Donation from philanthropic individuals, corporate houses and public sector undertakings comprise 48% of our income. The balance 52% is obtained through interest on investments, Government grants and sale proceeds of products made by visually challenged trainees of our training centres. Given that NAB (India) offers a wide range of services for the well-being of the visually challenged, the Ministry of Finance, the Department of Revenue and the National Committee for Promotion of Social and Economic Welfare, Government of India, have considered all NAB projects and activities eligible under Section 35AC of the Income Tax (IT) Act, 1961. Hence, all donations made to NAB are entitled for 100% IT Exemption. A certificate to this effect is given to every donor, along with our official receipt acknowledging the donation.

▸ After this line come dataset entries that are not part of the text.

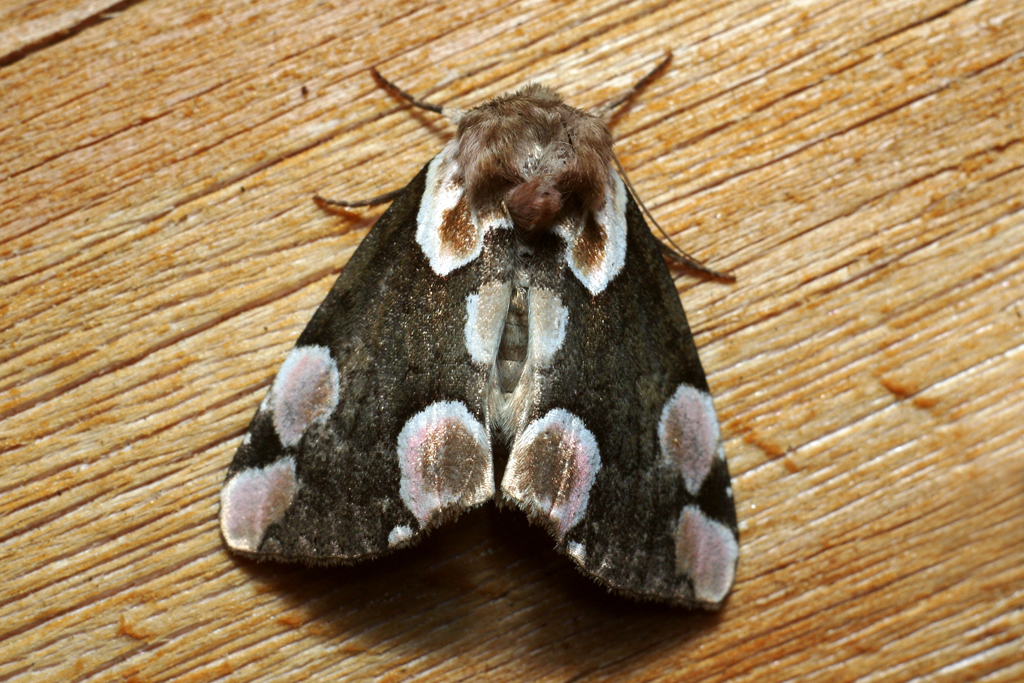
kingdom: Animalia
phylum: Arthropoda
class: Insecta
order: Lepidoptera
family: Drepanidae
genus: Thyatira
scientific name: Thyatira batis
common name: Peach blossom
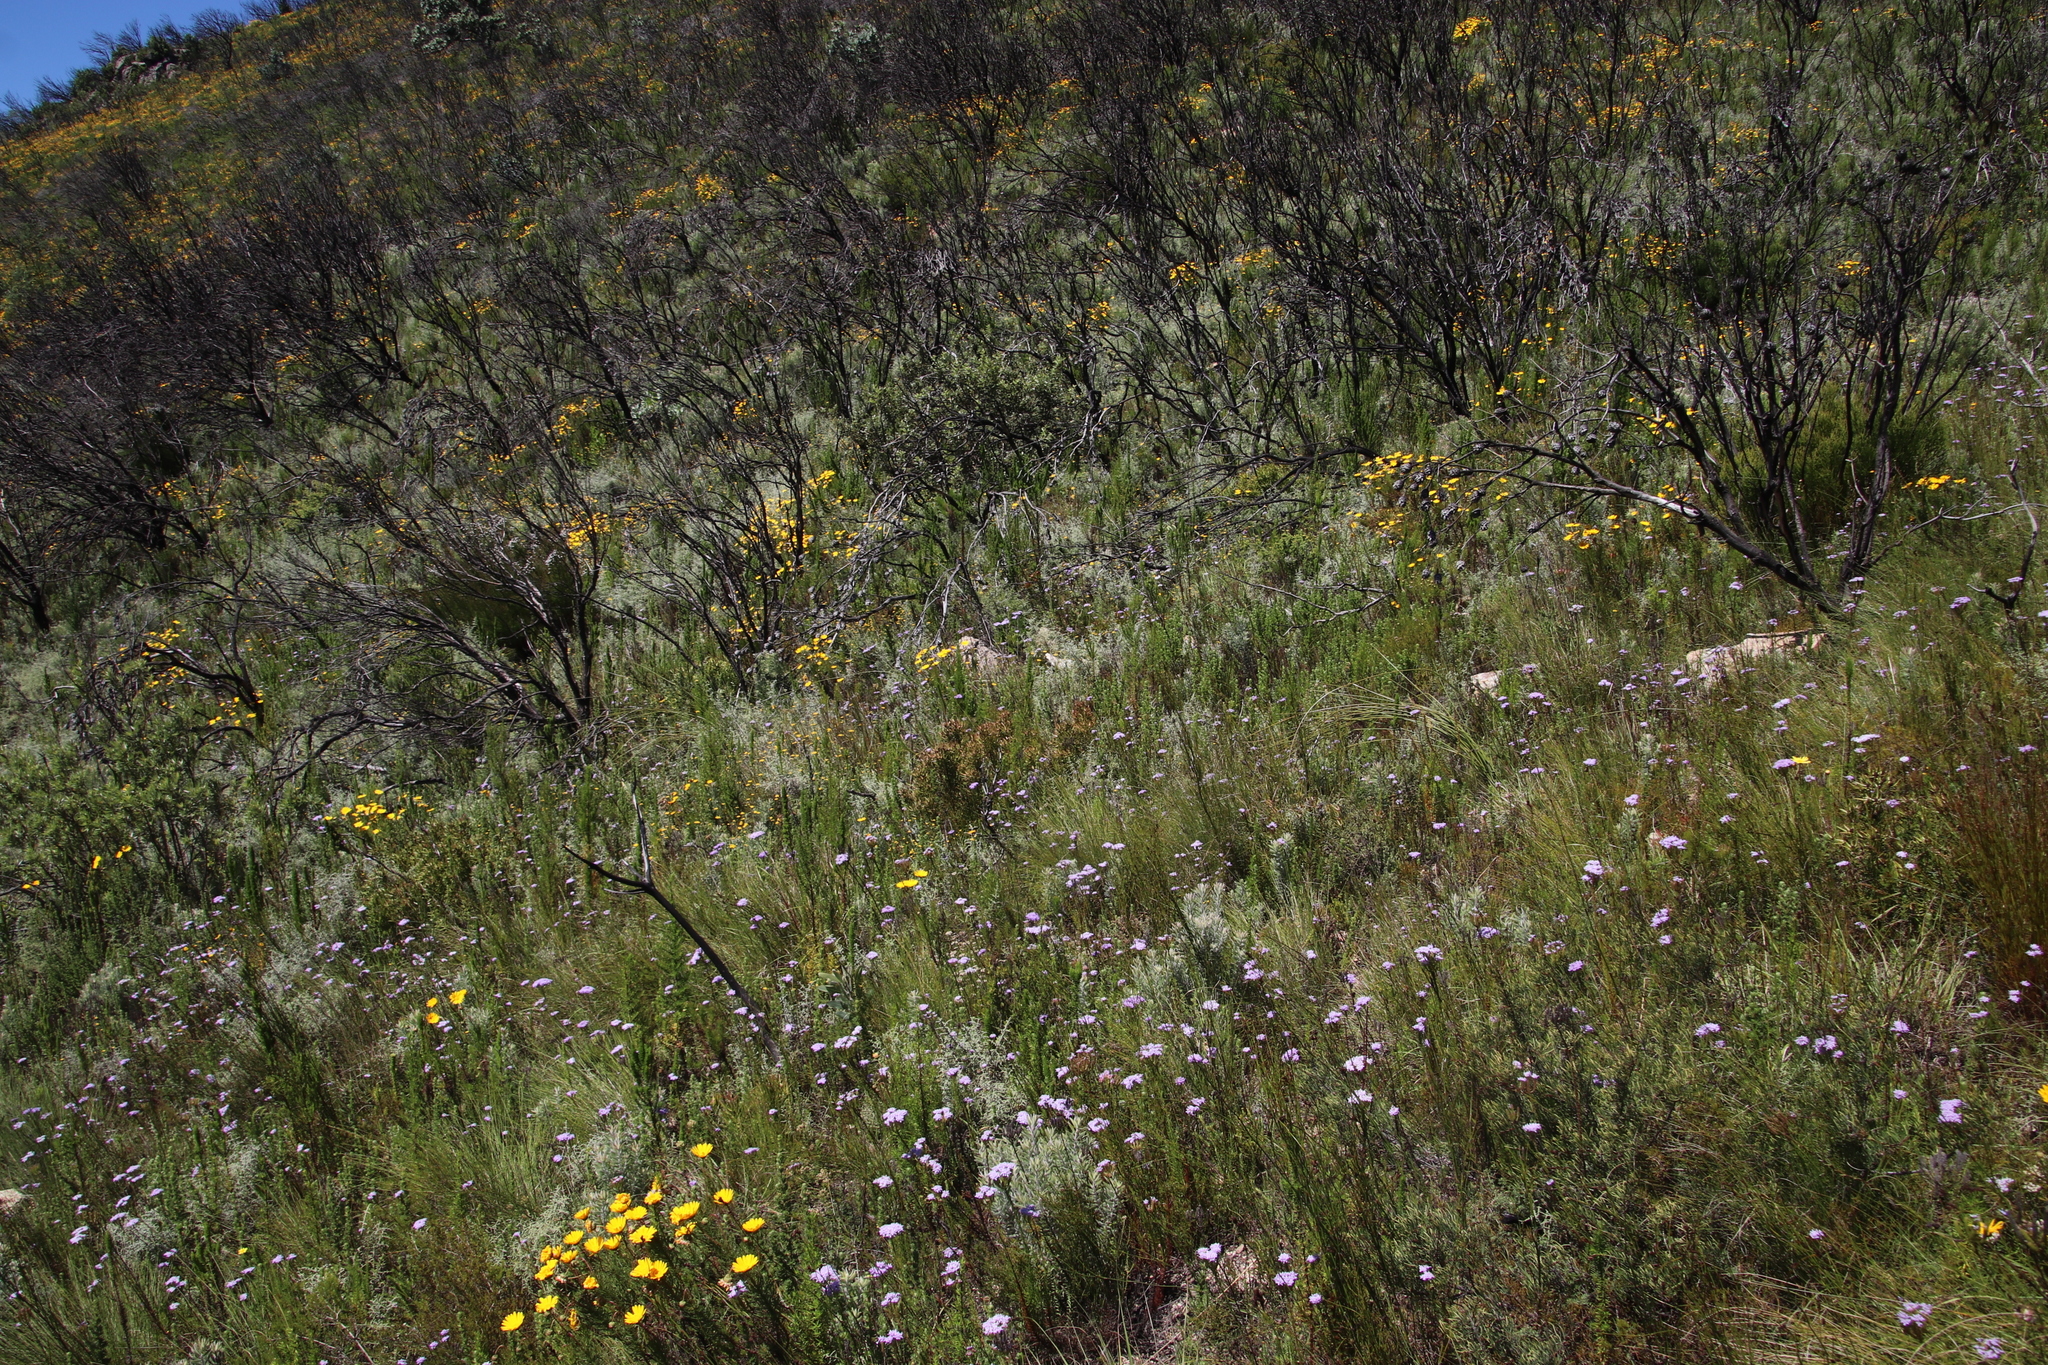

We have developed effective mechanism for sound expenditure management. The Annual Budget for any particular year is formulated after weighing it against the income and expenditure of previous two years. In case of unforeseen expenses, the concerned department prepares a separate proposal and forwards it for approval of the Executive Director, through the Honorary Secretary of the department. The Executive Director is authorized to sanction expenditure of up to Rs.10,000. Expenditure in the range Rs.10,000-Rs.25,000 needs to be approved by the Honorary Secretary General and those exceeding Rs.25,000 require approval of the Internal Audit and Finance Committee appointed by the Executive Council of NAB (India) at its first meeting held after every General Body Meeting (with elections) once in four years. This system has ensured strict monitoring of expenses so that maximum amount is spent in the interests of the target group.